### Action item
Look below for the line containing "Sterowanie klawiaturą - aktualnie" and the line containing "jako nieproporcjonalne obciążenie"; repeat exactly those two lines and all lines between them, and nothing else.

Saved data entries:
<<<<
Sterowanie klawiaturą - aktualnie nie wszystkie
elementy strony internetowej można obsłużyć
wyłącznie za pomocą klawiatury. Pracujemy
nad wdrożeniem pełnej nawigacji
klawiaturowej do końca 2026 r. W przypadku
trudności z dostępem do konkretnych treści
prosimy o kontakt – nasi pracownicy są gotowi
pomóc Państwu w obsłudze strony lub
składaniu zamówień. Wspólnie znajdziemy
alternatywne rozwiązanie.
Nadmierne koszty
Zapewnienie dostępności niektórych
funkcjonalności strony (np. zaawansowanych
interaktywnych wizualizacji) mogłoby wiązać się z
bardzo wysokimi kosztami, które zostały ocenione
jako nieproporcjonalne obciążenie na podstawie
>>>>
<<<<
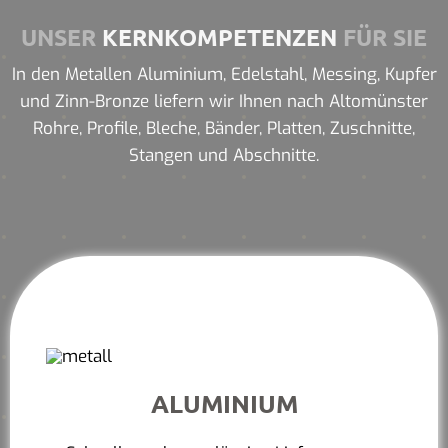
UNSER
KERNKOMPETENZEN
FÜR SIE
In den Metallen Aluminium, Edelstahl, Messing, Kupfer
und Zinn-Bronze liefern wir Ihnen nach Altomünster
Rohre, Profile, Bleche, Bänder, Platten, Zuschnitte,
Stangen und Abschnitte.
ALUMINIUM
>>>>
<<<<
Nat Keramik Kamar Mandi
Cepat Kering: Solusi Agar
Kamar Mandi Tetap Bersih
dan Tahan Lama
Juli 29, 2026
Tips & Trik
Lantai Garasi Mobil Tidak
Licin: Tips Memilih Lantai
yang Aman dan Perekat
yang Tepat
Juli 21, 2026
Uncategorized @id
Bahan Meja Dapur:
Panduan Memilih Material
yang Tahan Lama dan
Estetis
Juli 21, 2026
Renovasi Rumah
>>>>
### Result of the task
Sterowanie klawiaturą - aktualnie nie wszystkie
elementy strony internetowej można obsłużyć
wyłącznie za pomocą klawiatury. Pracujemy
nad wdrożeniem pełnej nawigacji
klawiaturowej do końca 2026 r. W przypadku
trudności z dostępem do konkretnych treści
prosimy o kontakt – nasi pracownicy są gotowi
pomóc Państwu w obsłudze strony lub
składaniu zamówień. Wspólnie znajdziemy
alternatywne rozwiązanie.
Nadmierne koszty
Zapewnienie dostępności niektórych
funkcjonalności strony (np. zaawansowanych
interaktywnych wizualizacji) mogłoby wiązać się z
bardzo wysokimi kosztami, które zostały ocenione
jako nieproporcjonalne obciążenie na podstawie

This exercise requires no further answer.